Çağımızın en velûd hattatı olan Reisü’l-Hattatin Hasan Çelebi, Malezya’dan Avrupa’ya kadar her coğrafyada hat eserleri ile Allah’ın mescitlerini güzelleştirerek doğru yolu bulanlar kervanına katılmıştır. Mescid-i Nebî’nin hat yazılarının onarılması ve bazı yeni yazıların eklenmesi, Kuba Mescidi ve Kıbleteyn Mescidi’nin yazılarının yazılması gibi hem manevi hem de sanatsal sorumluluğu ağır olan vazifeler ona nasip olmuş, gayreti ve engin sanat görüşü ile bu vazifeleri layıkıyla ifa etmiştir.
Ülkemizdeki tarihî eserlerden Sultan Ahmet Camii ve Hırka-i Şerif Camii’nin yenilenen yazıları ona aittir. Bunlardan başka TBMM Mescidi, Darende Şeyh Hamid-i Velî Camii ve Büyük Çamlıca Cami’nin mütenevvi yazılarını kaleme almıştır. Burada ismini sayamayacağımız birçok camide hat eserleri mevcuttur.
Sanat hayatı boyunca pek çok sergiye katılan Hasan Çelebi, sergileri de hayır vesilesi olarak görmüştür. 2016 yılında talebeleri ile “Kalemden Kalbe, Dünya Yetimler Günü Hat Sergisi”ne katılarak sanatın toplumsal ve insanî yönünü ortaya koyan mümtaz sanatçılardan olmuştur.
Hat sanatına ve Türk-İslâm kültürüne vermiş olduğu emeklerinin neticesinde 2008 yılında Kültür Bakanlığı Sanata Hizmet Ödülü’ne, 2011 yılında Cumhurbaşkanlığı Kültür ve Sanat Büyük Ödülü’ne, 2024 yılında ise Necip Fazıl Saygı Ödülü’ne layık görülmüştür.

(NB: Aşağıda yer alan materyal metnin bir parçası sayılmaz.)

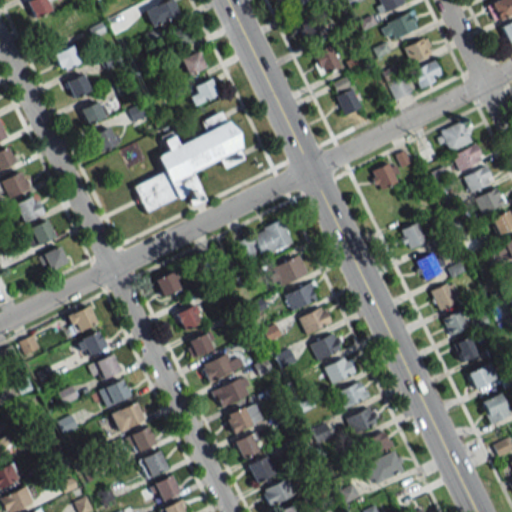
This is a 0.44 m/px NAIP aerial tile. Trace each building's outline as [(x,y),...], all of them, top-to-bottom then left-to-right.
[(32,17),(48,9),(43,0),(25,0),(24,1),(32,17)] [(161,0),(169,0),(176,12),(160,20),(152,4),(161,0)] [(282,0),(287,9),(304,0),(282,0)] [(405,1),(404,0),(371,0),(376,12),(405,1)] [(492,21),(511,11),(511,0),(492,0),(484,4),(492,21)] [(417,26),(410,10),(377,25),(384,40),(417,26)] [(49,41),(77,27),(70,11),(41,26),(49,41)] [(295,22),(305,40),(320,32),(309,13),(295,22)] [(506,43),(511,39),(511,18),(497,26),(506,43)] [(181,24),(188,40),(173,48),(165,32),(181,24)] [(430,51),(422,36),(400,48),(407,62),(430,51)] [(69,45),(76,61),(60,69),(53,53),(69,45)] [(309,52),(317,73),(337,66),(329,45),(309,52)] [(194,50),(202,66),(186,74),(178,58),(194,50)] [(440,76),(431,59),(408,71),(416,87),(440,76)] [(79,73),(86,89),(70,97),(63,81),(79,73)] [(393,99),(410,89),(401,74),(384,83),(393,99)] [(207,78),(214,93),(198,101),(191,86),(207,78)] [(357,107),(348,87),(332,95),(341,114),(357,107)] [(77,108),(84,124),(105,114),(98,99),(77,108)] [(141,211),(183,194),(188,206),(202,200),(190,170),(216,159),(220,167),(242,158),(223,110),(198,120),(202,132),(174,144),(171,135),(160,139),(164,150),(153,155),(160,172),(130,184),(141,211)] [(444,153),(470,138),(459,119),(433,134),(444,153)] [(97,151),(116,142),(108,125),(89,135),(97,151)] [(480,159),(473,143),(448,154),(455,171),(480,159)] [(0,147),(4,146),(11,161),(0,166),(0,147)] [(399,179),(390,160),(366,171),(375,190),(399,179)] [(468,192),(491,181),(483,164),(459,176),(468,192)] [(0,179),(16,172),(24,187),(8,195),(0,179)] [(471,198),(478,213),(502,203),(495,187),(471,198)] [(29,196),(36,211),(20,219),(12,203),(29,196)] [(495,233),(511,224),(505,209),(487,218),(495,233)] [(42,219),(50,235),(34,243),(26,227),(42,219)] [(289,242),(278,219),(230,242),(241,265),(289,242)] [(402,248),(422,241),(416,222),(396,229),(402,248)] [(511,255),(511,236),(491,246),(499,262),(511,255)] [(56,246),(64,262),(48,270),(40,254),(56,246)] [(442,272),(437,252),(411,259),(416,278),(442,272)] [(265,267),(271,285),(303,273),(297,255),(265,267)] [(151,278),(158,296),(179,287),(172,269),(151,278)] [(426,290),(435,309),(459,298),(450,279),(426,290)] [(286,308),(316,299),(310,282),(281,292),(286,308)] [(172,312),(180,329),(200,320),(192,303),(172,312)] [(63,314),(71,332),(93,323),(85,305),(63,314)] [(294,317),(303,334),(328,321),(319,305),(294,317)] [(465,326),(457,310),(439,318),(447,335),(465,326)] [(103,344),(95,329),(73,341),(81,356),(103,344)] [(314,359),(339,344),(331,330),(306,344),(314,359)] [(214,347),(207,331),(182,340),(188,357),(214,347)] [(451,343),(459,361),(474,354),(466,336),(451,343)] [(93,381),(117,369),(108,353),(85,365),(93,381)] [(236,356),(226,360),(223,354),(198,364),(204,380),(240,366),(236,356)] [(327,382),(351,371),(344,355),(320,366),(327,382)] [(493,378),(485,363),(464,373),(472,388),(493,378)] [(216,407),(249,391),(241,375),(209,391),(216,407)] [(103,406),(127,394),(119,378),(95,390),(103,406)] [(341,408),(365,394),(356,380),(333,393),(341,408)] [(477,402),(488,423),(509,413),(498,391),(477,402)] [(140,419),(132,401),(107,412),(114,430),(140,419)] [(259,419),(253,402),(222,414),(228,431),(259,419)] [(374,421),(366,405),(342,418),(350,433),(374,421)] [(152,441),(143,425),(122,437),(132,453),(152,441)] [(389,445),(381,429),(363,439),(371,455),(389,445)] [(231,440),(238,457),(257,450),(250,432),(231,440)] [(496,455),(509,446),(503,437),(490,445),(496,455)] [(143,477),(164,468),(156,450),(135,459),(143,477)] [(373,457),(381,478),(402,470),(394,450),(373,457)] [(244,464),(252,482),(272,473),(263,455),(244,464)] [(155,502),(176,491),(167,474),(146,485),(155,502)] [(259,489),(266,505),(289,495),(282,479),(259,489)] [(337,490),(343,502),(356,495),(350,483),(337,490)] [(7,511),(31,501),(23,485),(0,496),(0,506),(2,511),(7,511)] [(185,511),(186,511),(176,497),(157,511),(185,511)]
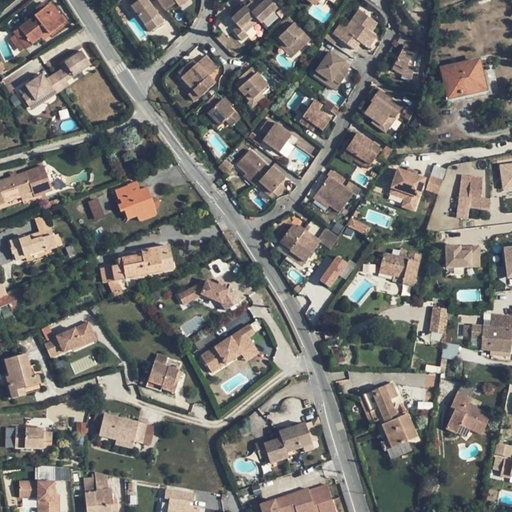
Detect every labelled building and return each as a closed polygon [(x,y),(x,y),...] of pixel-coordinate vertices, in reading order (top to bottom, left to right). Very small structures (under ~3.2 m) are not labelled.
[(130,0),(125,0),(121,3),(126,9),(130,6),(134,4),(130,0)] [(164,23),(150,4),(156,0),(130,0),(134,4),(130,6),(150,33),(164,23)] [(157,0),(165,11),(176,3),(180,0),(157,0)] [(253,1),(246,7),(245,6),(231,19),(238,27),(233,32),(241,41),(247,36),(245,33),(258,21),(261,23),(278,8),(270,0),(265,0),(258,7),(253,1)] [(49,35),(65,22),(50,4),(46,7),(42,3),(35,9),(39,13),(13,33),(26,49),(41,38),(47,33),(49,35)] [(368,49),(377,37),(370,32),(377,23),(359,10),(347,28),(339,39),(354,50),(359,43),(368,49)] [(299,29),(305,24),(293,11),(280,23),(287,30),(278,39),(282,44),(283,43),(294,54),(309,40),(299,29)] [(339,39),(347,28),(340,23),(333,34),(339,39)] [(333,34),(328,31),(323,37),(335,45),(339,39),(333,34)] [(413,67),(416,55),(426,57),(429,48),(408,38),(392,69),(403,74),(405,69),(408,64),(413,67)] [(282,44),(280,46),(291,57),(294,54),(283,43),(282,44)] [(66,81),(91,65),(81,51),(64,63),(66,66),(61,69),(46,79),(42,74),(25,86),(28,91),(21,96),(28,107),(52,91),(55,95),(69,86),(66,81)] [(349,71),(347,69),(342,66),(345,62),(330,52),(313,75),(328,86),(332,81),(339,86),(349,71)] [(195,102),(215,84),(208,76),(217,68),(205,56),(196,64),(181,77),(193,90),(188,94),(195,102)] [(178,74),(181,77),(196,64),(193,60),(178,74)] [(482,77),(481,71),(478,61),(442,69),(448,98),(485,90),(482,77)] [(261,92),(262,95),(270,88),(251,67),(238,79),(239,80),(234,85),(245,96),(248,93),(253,99),(261,92)] [(412,73),(405,69),(403,74),(402,76),(411,80),(412,73)] [(277,84),(283,90),(289,84),(283,79),(277,84)] [(332,81),(328,86),(335,91),(339,86),(332,81)] [(364,113),(373,120),(382,126),(391,115),(395,119),(402,108),(374,87),(367,98),(372,102),(364,113)] [(248,93),(245,96),(249,102),(247,104),(252,109),(265,97),(262,95),(261,92),(253,99),(248,93)] [(206,104),(210,99),(206,95),(201,99),(206,104)] [(234,112),(229,107),(222,100),(221,101),(215,95),(210,99),(206,104),(202,107),(213,119),(219,125),(225,120),(231,126),(234,124),(239,119),(240,118),(234,112)] [(225,97),(222,100),(229,107),(232,105),(225,97)] [(323,107),(336,116),(341,110),(323,98),(321,102),(325,104),(323,107)] [(316,126),(322,131),(331,119),(319,111),(322,106),(314,100),(299,122),(312,131),(316,126)] [(395,119),(391,115),(382,126),(373,120),(371,123),(384,133),(395,119)] [(215,130),(219,125),(213,119),(209,123),(215,130)] [(271,128),(275,123),(269,119),(265,124),(271,128)] [(237,126),(235,128),(243,136),(250,129),(242,121),(237,126)] [(256,136),(262,140),(279,152),(285,145),(292,135),(275,123),(271,128),(265,124),(256,136)] [(262,140),(256,136),(251,133),(248,136),(259,145),(262,140)] [(371,165),(381,149),(356,133),(343,154),(353,160),(355,156),(371,165)] [(295,138),(292,135),(285,145),(288,147),(295,138)] [(387,144),(382,153),(390,158),(395,149),(387,144)] [(255,186),(259,182),(271,168),(250,150),(236,165),(246,173),(244,176),(255,186)] [(390,158),(382,153),(378,157),(387,163),(390,158)] [(355,156),(353,160),(368,169),(371,165),(355,156)] [(226,160),(218,168),(226,175),(233,167),(226,160)] [(511,162),(499,163),(502,190),(511,188),(511,162)] [(259,182),(263,186),(271,194),(270,196),(273,199),(276,196),(278,196),(286,189),(280,184),(286,178),(272,166),(271,168),(259,182)] [(327,175),(329,177),(315,197),(324,203),(339,214),(354,193),(342,185),(346,178),(332,168),(327,175)] [(415,211),(426,178),(398,169),(392,188),(393,188),(391,194),(406,199),(403,207),(415,211)] [(42,197),(36,179),(28,181),(25,172),(17,175),(10,178),(0,181),(0,204),(21,197),(29,194),(30,198),(32,201),(42,198),(42,197)] [(461,175),(461,181),(482,183),(483,177),(461,175)] [(427,190),(439,194),(444,180),(431,176),(427,190)] [(482,183),(461,181),(458,217),(466,218),(467,206),(490,209),(491,200),(481,199),(482,183)] [(137,183),(129,186),(132,194),(140,191),(137,183)] [(129,186),(115,191),(118,199),(119,198),(124,211),(127,220),(137,216),(139,221),(140,222),(154,217),(156,215),(154,210),(157,209),(158,208),(159,204),(159,202),(158,200),(154,198),(151,198),(148,188),(140,191),(132,194),(129,186)] [(263,186),(260,190),(269,197),(270,196),(271,194),(263,186)] [(59,200),(55,188),(41,193),(42,197),(42,198),(45,205),(59,200)] [(315,197),(313,199),(322,205),(324,203),(315,197)] [(119,198),(118,199),(115,200),(121,213),(124,211),(119,198)] [(88,202),(95,221),(105,218),(97,199),(88,202)] [(503,201),(491,200),(490,209),(502,210),(503,201)] [(511,201),(503,201),(502,210),(511,210),(511,201)] [(39,232),(51,229),(47,216),(35,220),(39,232)] [(347,225),(368,235),(371,228),(351,218),(347,225)] [(304,233),(297,228),(293,225),(290,229),(285,226),(276,238),(281,241),(280,243),(291,251),(287,256),(303,267),(317,246),(302,235),(304,233)] [(317,246),(319,243),(320,241),(317,239),(308,232),(304,230),(299,226),(297,228),(304,233),(302,235),(317,246)] [(320,241),(319,243),(330,250),(339,237),(325,228),(317,239),(320,241)] [(12,254),(13,254),(15,262),(26,258),(25,257),(45,250),(46,251),(57,247),(53,236),(53,235),(51,229),(39,232),(29,236),(19,240),(19,239),(9,242),(12,248),(10,249),(12,254)] [(268,251),(273,248),(269,241),(264,245),(268,251)] [(456,247),(456,246),(447,246),(447,267),(480,267),(480,247),(461,247),(461,251),(456,251),(456,247)] [(161,265),(158,248),(142,251),(142,254),(122,258),(123,265),(112,267),(115,281),(116,280),(151,274),(149,267),(161,265)] [(400,250),(398,257),(407,259),(409,252),(400,250)] [(393,276),(392,280),(392,282),(413,287),(421,254),(409,252),(407,259),(398,257),(384,253),(379,273),(393,276)] [(319,281),(328,288),(345,265),(337,258),(319,281)] [(108,282),(115,281),(112,267),(100,269),(103,283),(108,282)] [(122,294),(116,280),(115,281),(108,282),(114,297),(122,294)] [(211,282),(178,299),(184,309),(204,298),(211,282)] [(230,291),(211,282),(204,298),(223,306),(230,291)] [(0,307),(26,296),(22,288),(7,294),(0,297),(0,307)] [(445,334),(448,311),(449,309),(433,307),(429,332),(445,334)] [(490,327),(511,328),(511,315),(491,314),(490,327)] [(74,330),(81,349),(97,343),(89,324),(74,330)] [(482,339),(482,350),(511,352),(511,336),(511,328),(490,327),(483,326),(464,325),(463,336),(471,336),(471,338),(482,339)] [(230,341),(242,359),(247,365),(260,356),(249,340),(254,336),(249,328),(230,341)] [(56,343),(62,356),(81,349),(74,330),(54,339),(56,343)] [(202,357),(213,376),(242,359),(230,341),(202,357)] [(440,374),(442,359),(444,343),(429,342),(427,355),(425,370),(425,372),(426,373),(438,374),(440,374)] [(56,343),(45,347),(51,361),(62,356),(56,343)] [(444,343),(442,359),(446,359),(457,361),(460,345),(444,343)] [(409,368),(425,370),(427,355),(412,353),(409,368)] [(26,354),(4,360),(9,376),(6,377),(12,399),(25,395),(23,388),(40,383),(38,375),(32,377),(26,354)] [(175,381),(178,371),(154,363),(148,382),(161,386),(161,389),(174,393),(178,382),(175,381)] [(426,373),(425,372),(403,372),(402,385),(425,388),(426,376),(426,373)] [(373,388),(374,390),(392,383),(391,380),(373,388)] [(457,392),(469,397),(474,386),(462,381),(457,392)] [(42,390),(40,383),(23,388),(25,395),(42,390)] [(382,426),(388,440),(391,448),(416,437),(407,415),(397,419),(389,399),(397,396),(392,383),(374,390),(363,395),(374,421),(382,418),(385,424),(382,426)] [(142,399),(146,387),(135,384),(131,395),(142,399)] [(427,388),(426,396),(434,397),(435,389),(427,388)] [(460,425),(470,430),(481,435),(490,415),(466,404),(469,397),(457,392),(450,407),(456,409),(446,429),(457,434),(457,432),(460,425)] [(374,421),(363,395),(359,397),(370,423),(374,421)] [(147,422),(138,419),(137,422),(104,414),(98,413),(96,425),(101,426),(99,436),(116,440),(133,444),(134,442),(142,444),(147,424),(147,422)] [(76,423),(76,436),(86,436),(85,423),(76,423)] [(147,424),(142,444),(151,446),(155,426),(147,424)] [(262,442),(254,444),(258,460),(266,458),(268,465),(286,459),(284,453),(310,445),(304,424),(276,432),(278,440),(263,444),(262,442)] [(460,425),(457,432),(467,437),(470,430),(460,425)] [(15,428),(15,436),(25,437),(25,428),(15,428)] [(42,452),(51,452),(52,432),(44,432),(44,429),(25,428),(25,437),(15,436),(15,448),(42,449),(42,452)] [(132,449),(133,444),(116,440),(115,445),(132,449)] [(384,450),(391,448),(388,440),(381,443),(384,450)] [(511,447),(511,446),(497,445),(496,445),(494,454),(510,458),(511,447)] [(500,476),(509,478),(509,475),(511,476),(511,460),(504,459),(500,476)] [(84,482),(86,511),(117,511),(117,504),(113,505),(112,489),(108,489),(107,475),(95,472),(95,477),(96,481),(84,482)] [(61,511),(57,481),(19,480),(19,499),(36,499),(37,511),(61,511)] [(310,492),(309,488),(274,499),(278,511),(336,511),(327,486),(310,492)] [(198,511),(199,507),(193,506),(194,494),(171,490),(169,503),(167,511),(198,511)] [(278,511),(274,499),(273,496),(258,502),(261,511),(278,511)]
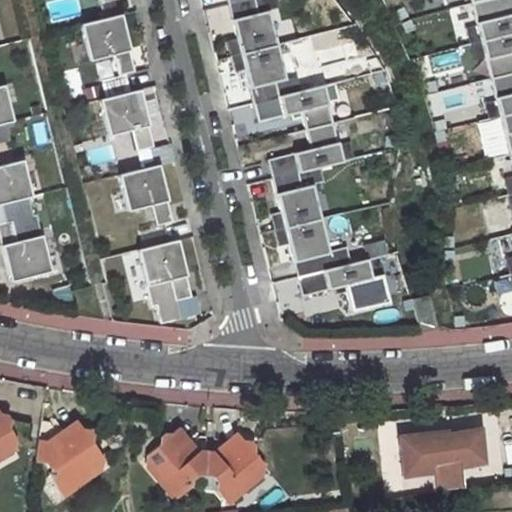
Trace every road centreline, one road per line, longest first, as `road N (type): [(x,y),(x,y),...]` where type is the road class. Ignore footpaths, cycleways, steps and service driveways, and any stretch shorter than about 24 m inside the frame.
road 1 (residential): [(163,0),(241,320),(241,372)]
road 2 (residential): [(511,360),(412,371),(241,372)]
road 3 (residential): [(241,372),(77,353),(0,335)]
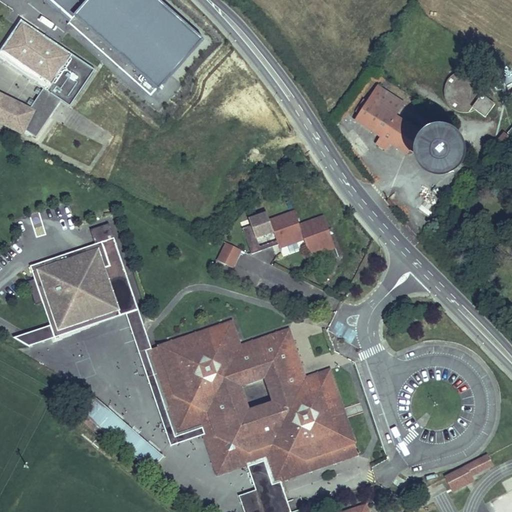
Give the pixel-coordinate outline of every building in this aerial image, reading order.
[(158,91),(202,41),(155,0),(51,0),(71,17),(68,23),(151,95),(156,89),(158,91)] [(0,91),(0,121),(24,133),(26,129),(38,137),(63,100),(72,106),(97,69),(22,19),(0,51),(0,57),(44,88),(31,107),(0,91)] [(475,107),(481,98),(480,88),(474,79),(464,76),(454,80),(447,89),(448,99),(454,108),(465,111),(475,107)] [(352,118),(370,130),(393,95),(376,84),(352,118)] [(402,101),(393,95),(370,130),(378,135),(375,139),(384,146),(388,141),(404,153),(420,130),(394,113),(402,101)] [(490,105),(481,98),(475,107),(484,113),(490,105)] [(511,131),(511,121),(509,120),(501,132),(509,137),(511,131)] [(463,153),(461,147),(458,140),(453,136),(449,133),(446,132),(439,131),(435,131),(427,133),(421,136),(416,141),(413,148),(411,154),(412,161),(414,168),(418,174),(422,178),(428,181),(435,182),(440,182),(445,182),(449,180),(455,175),(458,172),(462,166),(463,160),(463,153)] [(486,141),(477,155),(484,159),(493,145),(486,141)] [(430,217),(436,208),(424,199),(417,209),(430,217)] [(277,241),(268,218),(265,209),(238,220),(250,251),(277,241)] [(334,241),(322,212),(298,222),(292,209),(268,218),(277,241),(279,247),(304,238),(309,251),(334,241)] [(98,240),(33,262),(35,269),(41,267),(43,273),(30,278),(38,301),(45,299),(49,310),(55,308),(61,325),(120,306),(110,277),(129,271),(111,220),(93,226),(98,240)] [(240,249),(223,241),(215,257),(232,265),(240,249)] [(154,346),(129,271),(110,277),(120,306),(61,325),(55,308),(49,310),(53,322),(16,334),(31,343),(128,310),(141,350),(145,349),(154,346)] [(278,476),(281,475),(361,445),(329,362),(304,372),(286,324),(238,341),(229,317),(154,346),(145,349),(176,432),(200,423),(212,419),(216,431),(250,446),(264,441),(269,453),(278,476)] [(163,454),(92,394),(78,411),(149,471),(163,454)] [(212,419),(200,423),(219,472),(248,461),(269,453),(264,441),(250,446),(216,431),(212,419)] [(269,453),(248,461),(266,511),(282,511),(294,508),(281,475),(278,476),(269,453)] [(467,468),(472,476),(492,467),(488,458),(467,468)] [(467,468),(445,479),(451,492),(474,481),(472,476),(467,468)] [(492,511),(511,511),(511,489),(487,500),(492,511)]
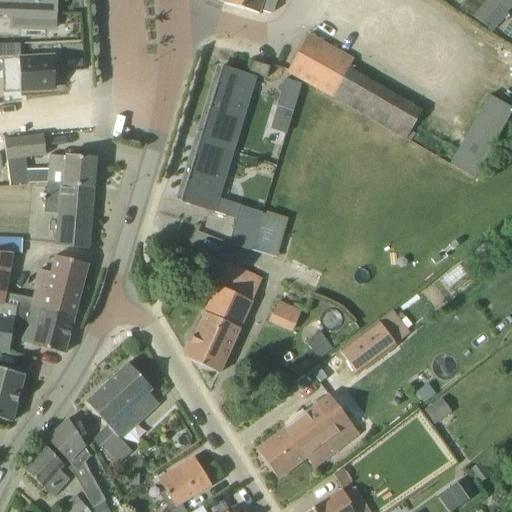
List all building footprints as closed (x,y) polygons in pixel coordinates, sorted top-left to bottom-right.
[(0,0),(0,13),(55,16),(55,0),(0,0)] [(224,0),(223,4),(258,14),(259,13),(258,13),(259,11),(270,14),(273,12),(276,0),(278,0),(282,1),(282,0),(224,0)] [(348,68),(353,61),(352,60),(353,58),(352,58),(351,60),(345,56),(346,54),(345,54),(344,56),(338,52),(339,50),(338,50),(337,52),(331,48),(332,46),(331,46),(329,48),(323,44),(324,42),(323,42),(322,43),(316,40),(317,38),(316,38),(315,40),(309,36),(310,34),(309,34),(308,36),(307,35),(286,73),(331,98),(348,68)] [(37,59),(37,57),(0,58),(0,92),(38,91),(38,88),(54,88),(53,59),(37,59)] [(266,77),(269,67),(252,62),(249,72),(266,77)] [(234,145),(255,77),(221,66),(200,134),(234,145)] [(422,108),(348,68),(331,98),(404,140),(422,108)] [(276,106),(292,111),(300,85),(284,79),(276,106)] [(497,137),(511,110),(511,108),(489,95),(473,124),(497,137)] [(276,106),(269,129),(286,134),(292,111),(276,106)] [(473,179),(497,137),(473,124),(449,165),(473,179)] [(213,213),(234,145),(200,134),(179,202),(213,213)] [(41,136),(4,140),(6,159),(6,160),(20,158),(43,155),(41,136)] [(93,188),(96,159),(49,155),(46,184),(93,188)] [(88,248),(93,188),(46,184),(44,213),(58,214),(55,245),(88,248)] [(228,245),(251,251),(262,213),(239,206),(228,245)] [(262,213),(251,251),(275,258),(286,220),(265,214),(262,213)] [(0,237),(0,252),(13,253),(21,253),(22,239),(0,237)] [(73,316),(87,264),(54,255),(50,273),(38,270),(34,285),(36,286),(33,299),(5,294),(12,255),(12,254),(0,253),(0,306),(15,309),(16,306),(22,308),(22,304),(73,316)] [(218,374),(260,280),(226,264),(183,358),(218,374)] [(277,301),(271,315),(295,325),(301,312),(277,301)] [(73,316),(22,304),(22,308),(16,306),(15,309),(0,306),(0,350),(8,352),(13,322),(36,328),(31,345),(60,353),(64,354),(74,316),(73,316)] [(391,313),(340,352),(357,373),(408,334),(391,313)] [(323,336),(308,347),(318,360),(333,350),(323,336)] [(116,466),(131,452),(120,440),(158,404),(148,393),(151,389),(127,363),(85,402),(107,427),(92,441),(116,466)] [(21,375),(0,369),(0,419),(9,421),(9,422),(11,423),(11,422),(12,422),(12,420),(16,403),(17,403),(19,394),(23,378),(24,378),(24,375),(21,374),(21,375)] [(426,380),(413,390),(422,400),(434,390),(426,380)] [(328,445),(352,427),(330,397),(328,396),(256,451),(278,479),(305,459),(313,469),(334,453),(328,445)] [(440,397),(423,409),(434,425),(452,412),(440,397)] [(46,439),(76,469),(82,463),(89,457),(83,449),(85,447),(68,419),(46,439)] [(53,497),(69,480),(59,471),(63,466),(45,446),(23,470),(53,497)] [(180,504),(192,496),(209,486),(193,459),(159,480),(165,490),(159,494),(169,510),(175,506),(180,504)] [(480,462),(468,471),(478,484),(490,475),(480,462)] [(343,469),(333,475),(341,489),(352,482),(343,469)] [(77,481),(92,508),(104,502),(88,474),(77,481)] [(447,488),(460,506),(475,494),(463,477),(447,488)] [(351,511),(339,492),(334,495),(305,511),(351,511)] [(73,511),(89,511),(80,501),(71,508),(73,511)] [(109,511),(104,502),(92,508),(93,511),(109,511)]
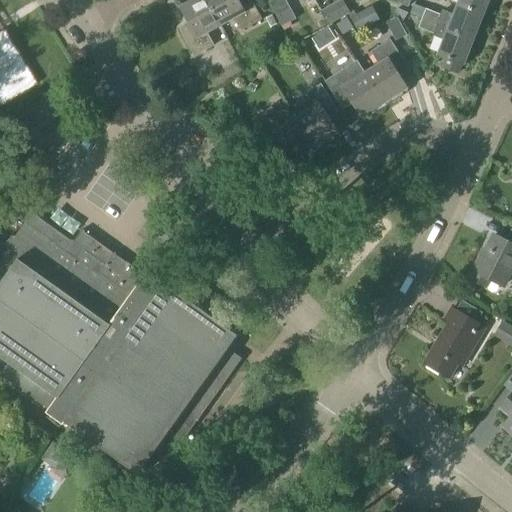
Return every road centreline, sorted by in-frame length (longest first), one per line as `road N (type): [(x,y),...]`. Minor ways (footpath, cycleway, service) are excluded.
road 1 (residential): [(238,242),(83,19)]
road 2 (residential): [(238,242),(416,136),(472,158)]
road 3 (residential): [(357,367),(472,158)]
road 4 (residential): [(511,504),(357,367)]
road 5 (residential): [(235,511),(357,367)]
road 6 (residential): [(357,367),(267,285),(238,242)]
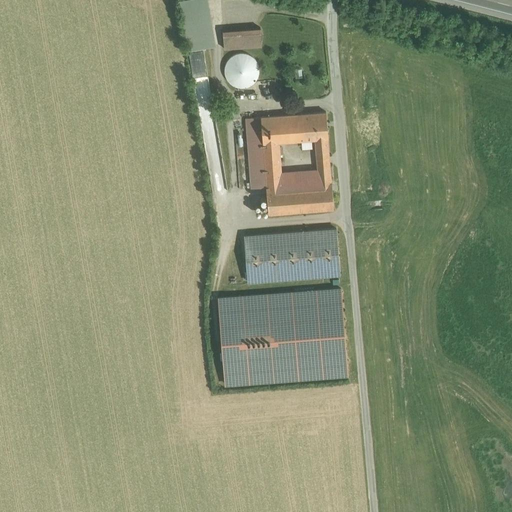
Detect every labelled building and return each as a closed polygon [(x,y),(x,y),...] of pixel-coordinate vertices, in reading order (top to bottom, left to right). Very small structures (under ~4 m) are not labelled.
[(207,0),(179,0),(188,49),(215,44),(207,0)] [(260,27),(223,30),(224,48),(262,45),(260,27)] [(227,190),(203,50),(188,53),(213,193),(227,190)] [(258,76),(259,69),(257,62),(254,57),(248,53),(241,52),(235,53),(229,57),(226,63),(224,69),(226,76),(230,81),(235,85),(242,86),(248,85),(254,81),(258,76)] [(326,111),(297,113),(299,139),(315,138),(327,137),(328,137),(326,111)] [(297,113),(245,117),(250,188),(266,186),(280,185),(282,179),(281,173),(279,141),(299,139),(297,113)] [(245,117),(234,118),(239,189),(250,188),(245,117)] [(327,137),(315,138),(316,157),(317,164),(329,163),(327,137)] [(330,170),(317,171),(318,182),(331,181),(330,170)] [(317,171),(281,173),(282,179),(280,185),(318,182),(317,171)] [(280,185),(266,186),(268,213),(333,208),(331,181),(318,182),(280,185)] [(336,228),(244,235),(248,281),(340,273),(336,228)] [(340,287),(219,297),(226,386),(347,377),(340,287)]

Hattat Hasan Çelebi’nin Cumhurbaşkanlığı Kültür Sanat Büyük Ödülü’nü alırken söylediği şu sözler onun her hâl ve durumdaki mütevazı tavrına kıymetli bir örnektir: “Geçmiş ustalarım adına vekâleten; yaşamakta olan hattatlar adına asaleten, gelecekteki hattatlar için de niyâbeten bu nişanı kabul ettim.”
1976 yılından itibaren hat dersleri vermeye başlayan Hasan Çelebi, yurt içi ve dışında sayıları yüzü bulan talebe yetiştirmiştir. Geleneksel meşk usulünü titizlikle devam ettiren Çelebi, asr-ı saadetten günümüze kadar ulaşan hattatlar silsilesinin 20. ve 21. asırdaki en önemli halkası idi. Hat sanatını öğrenmek isteyen herkese kapısını açtığı, bilgisini paylaştığı gibi uzak mesafelerde olanlar için de mektup yoluyla meşk verdiği vakidir.
Divan-ı Hulûsî-i Darendevî eserini kendisine takdim ettim
Yüzlerce talebenin gönlünde silinmez izler bırakan Hattat Hasan Çelebi hakkında talebelerinden Hattat Cafer Kelkit şunları söylemektedir: “Hocamız, hat sanatının bizim kuşaklara aktarılmasında bir köprü vazifesi gören mümtaz bir şahsiyetti.
Ömrünü hat sanatına vakfetmiş, ayet-i kerimeler, hadis-i şerifler, hilye-i şerifler, dualar, kıt’alar, kelam-ı kibarlar yazarak sayısız eserler vermiştir. Zaman zaman ‘En beğendiğim eserim talebelerimdir’ diyerek bizleri teşvik etmiş, hat sanatını öğretmekte gösterdiği gayretlerle bu sanatın geniş kitlelere ulaşmasına vesile olmuştur.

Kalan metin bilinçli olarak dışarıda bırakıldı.